## VORLIEGENDER TEXT
▼▼▼
Kolumnist, Autor und Musiker Frédéric Zwicker über Menschen, die glauben, die Erde sei eine Scheibe. Und solche, die glauben, der Klimawandel könne mit guten Gründen angezweifelt werden.

Linth-Zeitung
05.03.19 - 14:43 Uhr
Leben & Freizeit
Frédéric Zwicker über die Erde als Scheibe und die Klimaerwärmung, dies nicht gibt – oder wie war das?
Frédéric Zwicker über die Erde als Scheibe und die Klimaerwärmung, dies nicht gibt – oder wie war das?
PRESSEBILD

von Frédéric Zwicker*

Die Erde ist rund. So viel war schon Aristoteles im vierten Jahrhundert vor Christus klar, als er sah, dass sie bei einer Mondfinsternis einen runden Schatten warf und Segelschiffe Stück für Stück hinter dem Horizont verschwanden. Magellan versetzte der flachen Erde den Todesstoss, als er sie im 16. Jahrhundert umsegelte. Das Geld für die Fahrt hatte er nur mühsam auftreiben können, weil man am Spanischen Hof gefürchtet hatte, die Investition könnte über den Erdrand hinunterstürzen.

Auf Netflix erschien kürzlich eine Dok über Menschen, die überzeugt sind, die Erde sei flach, die Idee der runden Erde eine Kreation der Mächtigen, um alle zu täuschen. Dass es von einer Verschwörungstheorie zur nächsten nicht weit ist, sieht man beispielsweise, als verschiedene Vertreter der Flat-Earth-Theorie beginnen, sich gegenseitig zu zerfleischen. Es tobt ein epischer Kampf um die ideologische Vorherrschaft innerhalb der Szene. Da heisst es dann zum Beispiel, die eine, Patricia, arbeite für die CIA, wie die drei letzten Buchstaben ihres Namens beweisen würden. Sie trinke ausserdem Blut und sei in Tat und Wahrheit ein Mann.

«Jeder einzelne kann das Risiko beim Klimawandel für sich selber abschätzen.»
▲▲▲
## AUFGABE 1
Gib den Abschnitt der Kolumne, der mit den Worten „Die Erde ist“ beginnt und mit „den Erdrand hinunterstürzen.“ endet, erneut wieder und ersetze darin „Segelschiffe“ durch „Schiffe“.
Die Kolumne und die Datensätze stammen aus voneinander unabhängigen Quellen.

## GEGEBENE DATEN
▼▼▼
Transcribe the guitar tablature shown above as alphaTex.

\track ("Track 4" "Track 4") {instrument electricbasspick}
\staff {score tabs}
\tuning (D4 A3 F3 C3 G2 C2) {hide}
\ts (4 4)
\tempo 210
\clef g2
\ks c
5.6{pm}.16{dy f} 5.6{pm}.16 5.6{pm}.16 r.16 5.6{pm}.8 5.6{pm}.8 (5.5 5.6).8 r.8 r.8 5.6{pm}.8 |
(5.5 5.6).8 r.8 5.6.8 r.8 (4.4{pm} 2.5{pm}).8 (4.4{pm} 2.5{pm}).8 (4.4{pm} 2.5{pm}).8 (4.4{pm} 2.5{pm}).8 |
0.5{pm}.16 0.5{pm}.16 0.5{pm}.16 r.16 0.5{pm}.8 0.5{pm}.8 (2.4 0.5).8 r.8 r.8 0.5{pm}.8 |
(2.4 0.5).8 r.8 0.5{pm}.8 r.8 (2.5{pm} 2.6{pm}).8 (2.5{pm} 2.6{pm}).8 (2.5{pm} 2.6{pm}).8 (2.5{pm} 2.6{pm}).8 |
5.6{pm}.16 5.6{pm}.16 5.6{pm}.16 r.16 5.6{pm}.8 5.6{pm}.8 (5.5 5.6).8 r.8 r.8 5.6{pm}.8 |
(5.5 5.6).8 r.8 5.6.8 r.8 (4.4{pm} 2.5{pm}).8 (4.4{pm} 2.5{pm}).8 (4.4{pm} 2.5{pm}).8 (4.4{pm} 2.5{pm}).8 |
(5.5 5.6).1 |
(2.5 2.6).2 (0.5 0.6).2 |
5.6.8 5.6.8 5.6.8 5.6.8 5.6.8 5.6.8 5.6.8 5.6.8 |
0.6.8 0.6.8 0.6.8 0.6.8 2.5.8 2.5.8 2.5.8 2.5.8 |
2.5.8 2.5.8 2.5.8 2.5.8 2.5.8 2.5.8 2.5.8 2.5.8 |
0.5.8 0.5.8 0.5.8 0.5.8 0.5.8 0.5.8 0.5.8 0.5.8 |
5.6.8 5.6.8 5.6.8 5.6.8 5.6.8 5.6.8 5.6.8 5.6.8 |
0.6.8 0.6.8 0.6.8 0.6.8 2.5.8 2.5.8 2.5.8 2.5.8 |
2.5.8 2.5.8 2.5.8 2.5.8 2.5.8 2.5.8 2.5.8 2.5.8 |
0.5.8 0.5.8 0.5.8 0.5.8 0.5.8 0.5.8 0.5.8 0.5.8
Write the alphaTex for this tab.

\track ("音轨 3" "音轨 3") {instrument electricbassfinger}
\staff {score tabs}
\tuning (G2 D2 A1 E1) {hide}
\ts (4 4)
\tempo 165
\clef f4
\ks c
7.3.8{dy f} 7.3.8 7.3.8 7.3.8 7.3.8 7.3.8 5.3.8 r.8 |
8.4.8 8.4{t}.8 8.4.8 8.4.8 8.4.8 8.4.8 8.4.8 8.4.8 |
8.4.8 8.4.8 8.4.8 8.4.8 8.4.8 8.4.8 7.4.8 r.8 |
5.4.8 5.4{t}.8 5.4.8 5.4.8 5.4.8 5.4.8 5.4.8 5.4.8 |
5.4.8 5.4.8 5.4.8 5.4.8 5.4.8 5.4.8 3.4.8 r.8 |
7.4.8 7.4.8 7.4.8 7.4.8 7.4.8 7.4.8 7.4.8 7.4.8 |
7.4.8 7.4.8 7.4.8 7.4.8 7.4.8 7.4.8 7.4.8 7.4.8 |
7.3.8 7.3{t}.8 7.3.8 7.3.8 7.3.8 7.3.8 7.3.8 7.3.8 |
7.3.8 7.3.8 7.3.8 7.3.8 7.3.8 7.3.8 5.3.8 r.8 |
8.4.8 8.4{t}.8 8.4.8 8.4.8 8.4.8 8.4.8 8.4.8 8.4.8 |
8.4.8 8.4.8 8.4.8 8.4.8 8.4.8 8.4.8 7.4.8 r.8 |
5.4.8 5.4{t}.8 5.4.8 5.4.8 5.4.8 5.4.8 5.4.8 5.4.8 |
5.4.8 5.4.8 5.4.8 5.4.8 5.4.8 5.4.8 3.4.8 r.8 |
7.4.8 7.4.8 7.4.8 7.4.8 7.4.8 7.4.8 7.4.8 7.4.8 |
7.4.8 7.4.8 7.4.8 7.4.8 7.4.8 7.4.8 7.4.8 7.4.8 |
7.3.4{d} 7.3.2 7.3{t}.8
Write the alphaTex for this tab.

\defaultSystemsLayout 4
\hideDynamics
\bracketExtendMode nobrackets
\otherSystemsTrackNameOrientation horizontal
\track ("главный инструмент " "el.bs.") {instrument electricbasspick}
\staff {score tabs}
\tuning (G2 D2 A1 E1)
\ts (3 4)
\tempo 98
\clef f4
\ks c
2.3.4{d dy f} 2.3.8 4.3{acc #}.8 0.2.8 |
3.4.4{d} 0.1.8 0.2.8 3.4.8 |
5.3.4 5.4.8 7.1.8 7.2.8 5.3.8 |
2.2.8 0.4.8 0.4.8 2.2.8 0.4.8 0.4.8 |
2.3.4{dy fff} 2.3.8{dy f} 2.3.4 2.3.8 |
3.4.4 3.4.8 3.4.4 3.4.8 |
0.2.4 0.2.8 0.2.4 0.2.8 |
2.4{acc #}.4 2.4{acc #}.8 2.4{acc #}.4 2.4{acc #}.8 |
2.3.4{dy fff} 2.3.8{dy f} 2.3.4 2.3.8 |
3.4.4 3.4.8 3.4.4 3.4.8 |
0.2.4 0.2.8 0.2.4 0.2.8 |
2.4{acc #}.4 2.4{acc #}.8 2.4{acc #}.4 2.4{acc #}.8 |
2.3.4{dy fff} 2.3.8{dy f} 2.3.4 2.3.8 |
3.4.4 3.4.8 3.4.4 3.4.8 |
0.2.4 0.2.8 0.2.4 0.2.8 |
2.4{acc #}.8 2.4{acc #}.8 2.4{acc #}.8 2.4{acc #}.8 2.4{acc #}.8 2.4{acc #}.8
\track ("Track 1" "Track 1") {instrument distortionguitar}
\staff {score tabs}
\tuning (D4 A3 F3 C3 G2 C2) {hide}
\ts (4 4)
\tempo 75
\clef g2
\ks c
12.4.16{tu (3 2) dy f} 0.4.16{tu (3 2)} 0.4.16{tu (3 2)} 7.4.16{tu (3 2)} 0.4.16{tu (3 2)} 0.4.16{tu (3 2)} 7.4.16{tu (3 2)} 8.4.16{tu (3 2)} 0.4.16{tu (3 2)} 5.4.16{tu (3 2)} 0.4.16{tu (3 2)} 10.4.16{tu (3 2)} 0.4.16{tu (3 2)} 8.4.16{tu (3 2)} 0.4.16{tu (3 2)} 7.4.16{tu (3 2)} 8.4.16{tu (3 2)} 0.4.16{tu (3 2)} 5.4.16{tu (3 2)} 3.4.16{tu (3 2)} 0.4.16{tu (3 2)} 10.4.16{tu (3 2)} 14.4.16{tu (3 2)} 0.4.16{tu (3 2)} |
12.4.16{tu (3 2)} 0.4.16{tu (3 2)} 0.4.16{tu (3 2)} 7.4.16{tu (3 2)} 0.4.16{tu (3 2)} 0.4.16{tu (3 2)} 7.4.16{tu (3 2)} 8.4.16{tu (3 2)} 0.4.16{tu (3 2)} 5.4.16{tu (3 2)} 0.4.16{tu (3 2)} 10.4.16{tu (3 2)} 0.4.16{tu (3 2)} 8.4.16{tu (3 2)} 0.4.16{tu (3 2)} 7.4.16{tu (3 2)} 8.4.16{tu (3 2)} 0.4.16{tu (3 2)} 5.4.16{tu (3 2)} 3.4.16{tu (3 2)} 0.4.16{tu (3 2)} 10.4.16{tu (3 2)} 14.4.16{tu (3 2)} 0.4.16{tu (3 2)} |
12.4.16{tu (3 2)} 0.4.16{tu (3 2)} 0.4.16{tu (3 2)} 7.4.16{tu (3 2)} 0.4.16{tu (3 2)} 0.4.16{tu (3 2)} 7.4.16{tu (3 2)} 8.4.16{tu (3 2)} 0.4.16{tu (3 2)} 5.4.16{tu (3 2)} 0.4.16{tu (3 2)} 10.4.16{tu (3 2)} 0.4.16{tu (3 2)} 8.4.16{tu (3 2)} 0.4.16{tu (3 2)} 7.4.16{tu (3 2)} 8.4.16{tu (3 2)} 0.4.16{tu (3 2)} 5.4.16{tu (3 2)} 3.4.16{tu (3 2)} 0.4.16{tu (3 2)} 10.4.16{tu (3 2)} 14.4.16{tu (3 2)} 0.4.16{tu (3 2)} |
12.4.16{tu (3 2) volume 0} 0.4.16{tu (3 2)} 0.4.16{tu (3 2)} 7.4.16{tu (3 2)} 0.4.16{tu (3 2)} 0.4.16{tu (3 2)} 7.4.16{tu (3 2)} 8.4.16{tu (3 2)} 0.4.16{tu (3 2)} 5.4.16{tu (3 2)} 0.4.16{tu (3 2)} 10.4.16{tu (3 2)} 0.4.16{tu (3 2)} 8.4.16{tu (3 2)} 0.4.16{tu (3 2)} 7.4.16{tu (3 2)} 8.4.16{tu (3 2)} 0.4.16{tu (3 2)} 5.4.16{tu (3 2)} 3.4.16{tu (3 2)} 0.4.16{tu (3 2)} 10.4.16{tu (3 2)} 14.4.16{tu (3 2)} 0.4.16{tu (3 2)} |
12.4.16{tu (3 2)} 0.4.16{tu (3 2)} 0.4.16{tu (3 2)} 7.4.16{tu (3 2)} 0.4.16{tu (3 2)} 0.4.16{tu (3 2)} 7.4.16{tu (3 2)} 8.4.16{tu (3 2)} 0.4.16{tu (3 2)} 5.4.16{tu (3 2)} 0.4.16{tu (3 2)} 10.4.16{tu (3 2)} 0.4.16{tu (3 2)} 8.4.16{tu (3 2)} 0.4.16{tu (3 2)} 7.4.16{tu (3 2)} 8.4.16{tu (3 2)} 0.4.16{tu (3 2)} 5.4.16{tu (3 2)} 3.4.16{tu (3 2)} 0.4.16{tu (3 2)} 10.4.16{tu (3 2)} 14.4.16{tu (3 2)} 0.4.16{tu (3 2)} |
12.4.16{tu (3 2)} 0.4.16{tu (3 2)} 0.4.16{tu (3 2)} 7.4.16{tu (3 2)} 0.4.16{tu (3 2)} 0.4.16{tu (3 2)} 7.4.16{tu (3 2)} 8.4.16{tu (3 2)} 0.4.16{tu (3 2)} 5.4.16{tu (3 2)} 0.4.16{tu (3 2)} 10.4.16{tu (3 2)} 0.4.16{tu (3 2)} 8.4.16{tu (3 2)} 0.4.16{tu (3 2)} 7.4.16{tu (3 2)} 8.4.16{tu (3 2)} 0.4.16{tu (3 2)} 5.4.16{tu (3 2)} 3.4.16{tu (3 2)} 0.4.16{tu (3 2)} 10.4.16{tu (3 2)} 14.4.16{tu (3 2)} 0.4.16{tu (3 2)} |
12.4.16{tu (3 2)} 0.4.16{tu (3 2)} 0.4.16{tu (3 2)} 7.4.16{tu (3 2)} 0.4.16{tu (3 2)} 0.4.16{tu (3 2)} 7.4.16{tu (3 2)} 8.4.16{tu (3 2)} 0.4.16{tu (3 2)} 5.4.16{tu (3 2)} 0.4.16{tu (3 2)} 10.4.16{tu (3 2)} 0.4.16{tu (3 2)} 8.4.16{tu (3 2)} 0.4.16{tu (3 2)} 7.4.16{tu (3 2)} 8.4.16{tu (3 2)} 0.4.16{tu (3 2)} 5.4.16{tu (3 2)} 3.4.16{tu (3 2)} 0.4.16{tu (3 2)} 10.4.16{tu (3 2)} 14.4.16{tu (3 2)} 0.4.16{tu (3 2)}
▲▲▲
## AUFGABE 2
Zähle die Zeilen der Datensätze, in denen die Zeichenfolge „electricbasspick“ vorkommt, und gib nur die Anzahl an.

## ENDGÜLTIGE ANTWORT 1
Die Erde ist rund. So viel war schon Aristoteles im vierten Jahrhundert vor Christus klar, als er sah, dass sie bei einer Mondfinsternis einen runden Schatten warf und Schiffe Stück für Stück hinter dem Horizont verschwanden. Magellan versetzte der flachen Erde den Todesstoss, als er sie im 16. Jahrhundert umsegelte. Das Geld für die Fahrt hatte er nur mühsam auftreiben können, weil man am Spanischen Hof gefürchtet hatte, die Investition könnte über den Erdrand hinunterstürzen.

## ENDGÜLTIGE ANTWORT 2
2